→ **Task to carry out**
Set out exactly, line by line, the stretch of data below that begins at the line containing "Partenaires" and ends at the line containing "Néanmoins, lors de", with both ends kept.

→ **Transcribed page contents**
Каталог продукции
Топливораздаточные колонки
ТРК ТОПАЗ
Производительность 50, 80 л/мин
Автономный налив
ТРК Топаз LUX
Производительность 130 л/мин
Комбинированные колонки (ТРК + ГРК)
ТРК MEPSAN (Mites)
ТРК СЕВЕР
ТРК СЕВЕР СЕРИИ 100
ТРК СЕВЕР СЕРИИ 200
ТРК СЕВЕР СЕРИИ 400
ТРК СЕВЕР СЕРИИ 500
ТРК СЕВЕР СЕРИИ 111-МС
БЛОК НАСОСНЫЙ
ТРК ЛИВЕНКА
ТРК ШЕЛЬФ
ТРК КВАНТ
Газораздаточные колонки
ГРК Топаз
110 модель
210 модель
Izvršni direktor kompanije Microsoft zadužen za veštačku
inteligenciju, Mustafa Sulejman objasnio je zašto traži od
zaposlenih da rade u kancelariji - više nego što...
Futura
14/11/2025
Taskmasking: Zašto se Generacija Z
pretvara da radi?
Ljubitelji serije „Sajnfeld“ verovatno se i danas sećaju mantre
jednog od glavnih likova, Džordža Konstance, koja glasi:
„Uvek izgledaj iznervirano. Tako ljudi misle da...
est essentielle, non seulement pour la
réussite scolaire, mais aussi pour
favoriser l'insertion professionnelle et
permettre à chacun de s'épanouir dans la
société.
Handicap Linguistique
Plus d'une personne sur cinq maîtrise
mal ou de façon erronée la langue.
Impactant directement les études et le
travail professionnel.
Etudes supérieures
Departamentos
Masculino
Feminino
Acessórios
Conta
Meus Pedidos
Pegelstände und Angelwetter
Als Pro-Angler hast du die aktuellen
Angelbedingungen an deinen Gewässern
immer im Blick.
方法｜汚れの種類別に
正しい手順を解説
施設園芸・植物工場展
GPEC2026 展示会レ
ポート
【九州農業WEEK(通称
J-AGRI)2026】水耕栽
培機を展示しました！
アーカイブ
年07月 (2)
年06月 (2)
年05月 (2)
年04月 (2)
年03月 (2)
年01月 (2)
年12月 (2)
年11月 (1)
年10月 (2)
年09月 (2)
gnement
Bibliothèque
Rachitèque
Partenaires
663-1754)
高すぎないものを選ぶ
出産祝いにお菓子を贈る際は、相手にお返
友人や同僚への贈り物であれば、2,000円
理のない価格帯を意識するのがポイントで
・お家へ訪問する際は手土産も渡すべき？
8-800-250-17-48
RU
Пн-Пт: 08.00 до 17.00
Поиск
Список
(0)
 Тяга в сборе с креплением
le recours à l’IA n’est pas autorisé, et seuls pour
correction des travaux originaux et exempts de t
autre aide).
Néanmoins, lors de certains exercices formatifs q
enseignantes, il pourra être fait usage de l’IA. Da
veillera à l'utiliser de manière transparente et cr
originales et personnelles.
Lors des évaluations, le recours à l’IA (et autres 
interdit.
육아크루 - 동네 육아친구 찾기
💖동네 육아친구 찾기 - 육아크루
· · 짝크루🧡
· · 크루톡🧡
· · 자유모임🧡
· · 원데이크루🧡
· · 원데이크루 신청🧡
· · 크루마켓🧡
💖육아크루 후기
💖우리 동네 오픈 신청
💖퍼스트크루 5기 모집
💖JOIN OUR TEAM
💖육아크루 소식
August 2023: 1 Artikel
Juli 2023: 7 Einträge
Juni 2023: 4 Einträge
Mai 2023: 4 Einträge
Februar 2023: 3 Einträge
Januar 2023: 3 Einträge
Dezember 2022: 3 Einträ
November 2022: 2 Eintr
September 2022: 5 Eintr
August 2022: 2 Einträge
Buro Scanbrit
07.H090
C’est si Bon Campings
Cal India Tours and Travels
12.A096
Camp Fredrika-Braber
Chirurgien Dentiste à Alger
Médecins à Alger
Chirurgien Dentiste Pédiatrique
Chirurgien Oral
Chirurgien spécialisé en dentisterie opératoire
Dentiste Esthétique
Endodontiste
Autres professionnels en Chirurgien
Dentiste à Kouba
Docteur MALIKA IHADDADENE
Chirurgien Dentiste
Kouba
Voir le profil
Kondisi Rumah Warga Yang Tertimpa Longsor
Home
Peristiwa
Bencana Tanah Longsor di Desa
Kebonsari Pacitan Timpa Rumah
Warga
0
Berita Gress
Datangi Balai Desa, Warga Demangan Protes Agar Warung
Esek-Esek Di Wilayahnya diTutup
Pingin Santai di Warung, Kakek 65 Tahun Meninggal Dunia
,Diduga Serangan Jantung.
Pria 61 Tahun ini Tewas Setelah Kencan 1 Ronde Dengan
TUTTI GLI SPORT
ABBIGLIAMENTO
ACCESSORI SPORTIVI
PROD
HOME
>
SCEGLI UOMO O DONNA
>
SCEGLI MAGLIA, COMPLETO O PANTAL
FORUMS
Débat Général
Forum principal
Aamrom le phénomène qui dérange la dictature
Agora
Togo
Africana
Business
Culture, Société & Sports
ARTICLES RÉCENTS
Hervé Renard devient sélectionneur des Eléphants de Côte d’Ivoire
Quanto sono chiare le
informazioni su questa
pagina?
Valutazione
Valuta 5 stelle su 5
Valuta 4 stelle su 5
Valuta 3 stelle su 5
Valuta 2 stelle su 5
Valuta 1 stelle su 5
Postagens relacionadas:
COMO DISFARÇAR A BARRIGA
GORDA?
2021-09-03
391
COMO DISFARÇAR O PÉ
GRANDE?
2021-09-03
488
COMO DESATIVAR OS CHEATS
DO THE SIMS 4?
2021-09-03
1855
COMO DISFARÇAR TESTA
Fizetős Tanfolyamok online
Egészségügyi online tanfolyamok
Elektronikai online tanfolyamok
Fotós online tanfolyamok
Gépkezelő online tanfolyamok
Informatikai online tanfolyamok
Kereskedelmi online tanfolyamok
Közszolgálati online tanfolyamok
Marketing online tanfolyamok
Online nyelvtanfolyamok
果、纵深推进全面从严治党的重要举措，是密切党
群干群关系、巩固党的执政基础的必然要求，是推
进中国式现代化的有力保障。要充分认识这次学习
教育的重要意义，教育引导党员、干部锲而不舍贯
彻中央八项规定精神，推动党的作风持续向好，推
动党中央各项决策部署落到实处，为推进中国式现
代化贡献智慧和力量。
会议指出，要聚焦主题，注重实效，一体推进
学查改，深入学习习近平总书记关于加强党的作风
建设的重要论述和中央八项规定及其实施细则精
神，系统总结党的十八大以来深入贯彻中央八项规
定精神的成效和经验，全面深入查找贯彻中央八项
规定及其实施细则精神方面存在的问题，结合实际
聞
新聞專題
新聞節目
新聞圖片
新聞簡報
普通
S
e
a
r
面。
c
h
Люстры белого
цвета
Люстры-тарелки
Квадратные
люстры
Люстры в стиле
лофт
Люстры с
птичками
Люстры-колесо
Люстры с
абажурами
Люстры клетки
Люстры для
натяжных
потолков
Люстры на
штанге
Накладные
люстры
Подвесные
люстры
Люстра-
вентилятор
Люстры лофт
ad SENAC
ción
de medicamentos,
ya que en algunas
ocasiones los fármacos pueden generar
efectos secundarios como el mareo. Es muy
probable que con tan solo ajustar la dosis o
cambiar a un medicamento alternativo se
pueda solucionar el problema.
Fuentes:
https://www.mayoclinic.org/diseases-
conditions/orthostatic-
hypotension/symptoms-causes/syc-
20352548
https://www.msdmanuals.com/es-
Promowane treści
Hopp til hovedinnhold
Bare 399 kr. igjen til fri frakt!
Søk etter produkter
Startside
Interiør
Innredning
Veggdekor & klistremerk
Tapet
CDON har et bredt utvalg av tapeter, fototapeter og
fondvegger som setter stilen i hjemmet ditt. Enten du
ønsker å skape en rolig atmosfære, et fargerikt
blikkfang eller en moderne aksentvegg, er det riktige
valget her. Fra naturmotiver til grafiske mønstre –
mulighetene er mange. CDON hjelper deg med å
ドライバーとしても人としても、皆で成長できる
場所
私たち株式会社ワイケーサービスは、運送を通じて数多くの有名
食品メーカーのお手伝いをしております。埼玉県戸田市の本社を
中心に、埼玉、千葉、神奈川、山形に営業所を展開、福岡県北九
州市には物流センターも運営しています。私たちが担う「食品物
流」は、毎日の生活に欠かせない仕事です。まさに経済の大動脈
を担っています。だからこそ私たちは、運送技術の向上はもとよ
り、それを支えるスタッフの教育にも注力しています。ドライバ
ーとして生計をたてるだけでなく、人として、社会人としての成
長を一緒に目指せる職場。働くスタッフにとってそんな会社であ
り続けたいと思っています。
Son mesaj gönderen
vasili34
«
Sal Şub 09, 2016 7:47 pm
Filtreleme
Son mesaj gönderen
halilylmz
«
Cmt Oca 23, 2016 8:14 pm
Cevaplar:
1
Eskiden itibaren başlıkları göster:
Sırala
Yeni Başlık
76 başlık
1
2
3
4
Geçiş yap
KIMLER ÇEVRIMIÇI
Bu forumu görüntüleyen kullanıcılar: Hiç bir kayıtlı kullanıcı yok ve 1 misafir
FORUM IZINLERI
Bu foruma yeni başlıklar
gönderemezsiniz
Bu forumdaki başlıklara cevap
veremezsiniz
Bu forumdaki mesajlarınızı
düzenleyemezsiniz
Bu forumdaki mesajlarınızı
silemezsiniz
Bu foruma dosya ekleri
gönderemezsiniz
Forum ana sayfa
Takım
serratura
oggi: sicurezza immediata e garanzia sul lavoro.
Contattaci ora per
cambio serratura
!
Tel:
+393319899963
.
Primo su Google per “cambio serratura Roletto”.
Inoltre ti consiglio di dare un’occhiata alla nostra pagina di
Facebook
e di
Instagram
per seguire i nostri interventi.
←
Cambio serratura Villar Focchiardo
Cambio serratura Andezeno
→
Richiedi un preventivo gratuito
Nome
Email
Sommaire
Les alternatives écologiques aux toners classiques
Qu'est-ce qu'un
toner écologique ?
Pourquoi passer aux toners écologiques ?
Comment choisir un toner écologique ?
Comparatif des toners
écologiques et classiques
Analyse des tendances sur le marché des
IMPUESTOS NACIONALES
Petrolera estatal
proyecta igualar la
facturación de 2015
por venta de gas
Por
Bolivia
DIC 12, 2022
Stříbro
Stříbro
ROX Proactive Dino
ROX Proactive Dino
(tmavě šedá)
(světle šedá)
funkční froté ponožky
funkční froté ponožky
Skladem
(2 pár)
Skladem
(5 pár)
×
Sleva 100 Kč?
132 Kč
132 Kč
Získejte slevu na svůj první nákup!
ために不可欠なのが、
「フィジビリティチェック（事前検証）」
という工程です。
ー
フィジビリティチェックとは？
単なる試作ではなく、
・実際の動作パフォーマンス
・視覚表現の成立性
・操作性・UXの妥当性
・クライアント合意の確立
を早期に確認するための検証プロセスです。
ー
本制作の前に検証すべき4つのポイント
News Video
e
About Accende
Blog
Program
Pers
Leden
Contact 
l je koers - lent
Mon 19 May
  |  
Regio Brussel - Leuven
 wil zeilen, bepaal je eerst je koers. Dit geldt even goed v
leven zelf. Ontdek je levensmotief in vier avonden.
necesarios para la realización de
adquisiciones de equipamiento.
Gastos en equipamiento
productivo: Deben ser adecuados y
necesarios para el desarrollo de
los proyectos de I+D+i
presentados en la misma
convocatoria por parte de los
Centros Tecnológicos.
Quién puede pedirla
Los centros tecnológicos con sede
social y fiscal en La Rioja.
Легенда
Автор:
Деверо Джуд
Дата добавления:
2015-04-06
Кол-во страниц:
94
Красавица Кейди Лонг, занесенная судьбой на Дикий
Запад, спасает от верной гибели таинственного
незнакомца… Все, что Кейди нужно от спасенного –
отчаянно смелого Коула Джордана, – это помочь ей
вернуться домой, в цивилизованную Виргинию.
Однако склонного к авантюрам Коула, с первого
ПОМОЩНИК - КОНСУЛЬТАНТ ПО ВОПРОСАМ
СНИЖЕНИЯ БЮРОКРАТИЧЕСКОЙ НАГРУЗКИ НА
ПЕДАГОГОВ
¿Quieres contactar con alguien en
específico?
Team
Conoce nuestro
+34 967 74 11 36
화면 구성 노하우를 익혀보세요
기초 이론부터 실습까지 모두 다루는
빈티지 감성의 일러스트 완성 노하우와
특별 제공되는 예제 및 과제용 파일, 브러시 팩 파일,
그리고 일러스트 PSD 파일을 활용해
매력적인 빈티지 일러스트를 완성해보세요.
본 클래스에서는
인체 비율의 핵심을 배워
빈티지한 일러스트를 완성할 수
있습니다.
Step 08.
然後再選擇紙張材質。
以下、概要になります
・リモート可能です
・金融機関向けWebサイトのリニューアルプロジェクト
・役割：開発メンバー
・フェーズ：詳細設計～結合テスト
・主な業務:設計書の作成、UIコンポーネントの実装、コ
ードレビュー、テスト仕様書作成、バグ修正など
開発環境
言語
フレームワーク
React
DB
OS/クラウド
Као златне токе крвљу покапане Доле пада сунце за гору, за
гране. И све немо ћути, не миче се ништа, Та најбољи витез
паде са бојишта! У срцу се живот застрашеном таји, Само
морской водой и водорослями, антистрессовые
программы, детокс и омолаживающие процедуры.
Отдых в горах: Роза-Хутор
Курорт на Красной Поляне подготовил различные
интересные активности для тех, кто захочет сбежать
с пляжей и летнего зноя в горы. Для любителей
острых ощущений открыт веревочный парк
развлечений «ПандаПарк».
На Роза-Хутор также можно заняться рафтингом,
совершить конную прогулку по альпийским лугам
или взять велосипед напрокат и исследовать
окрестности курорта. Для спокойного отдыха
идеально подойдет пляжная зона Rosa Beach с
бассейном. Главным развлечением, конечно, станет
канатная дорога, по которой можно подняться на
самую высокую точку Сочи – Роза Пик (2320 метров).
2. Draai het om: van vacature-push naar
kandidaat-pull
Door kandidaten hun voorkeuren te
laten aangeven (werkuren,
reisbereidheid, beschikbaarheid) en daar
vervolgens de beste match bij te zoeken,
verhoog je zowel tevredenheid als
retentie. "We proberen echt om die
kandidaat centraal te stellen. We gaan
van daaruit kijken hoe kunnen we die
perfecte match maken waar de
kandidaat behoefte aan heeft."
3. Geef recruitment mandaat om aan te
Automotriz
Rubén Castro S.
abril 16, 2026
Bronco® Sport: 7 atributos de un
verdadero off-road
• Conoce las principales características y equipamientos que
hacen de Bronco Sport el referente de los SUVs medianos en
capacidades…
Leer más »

→ **Exercise answer**
Partenaires
663-1754)
高すぎないものを選ぶ
出産祝いにお菓子を贈る際は、相手にお返
友人や同僚への贈り物であれば、2,000円
理のない価格帯を意識するのがポイントで
・お家へ訪問する際は手土産も渡すべき？
8-800-250-17-48
RU
Пн-Пт: 08.00 до 17.00
Поиск
Список
(0)
 Тяга в сборе с креплением
le recours à l’IA n’est pas autorisé, et seuls pour
correction des travaux originaux et exempts de t
autre aide).
Néanmoins, lors de certains exercices formatifs q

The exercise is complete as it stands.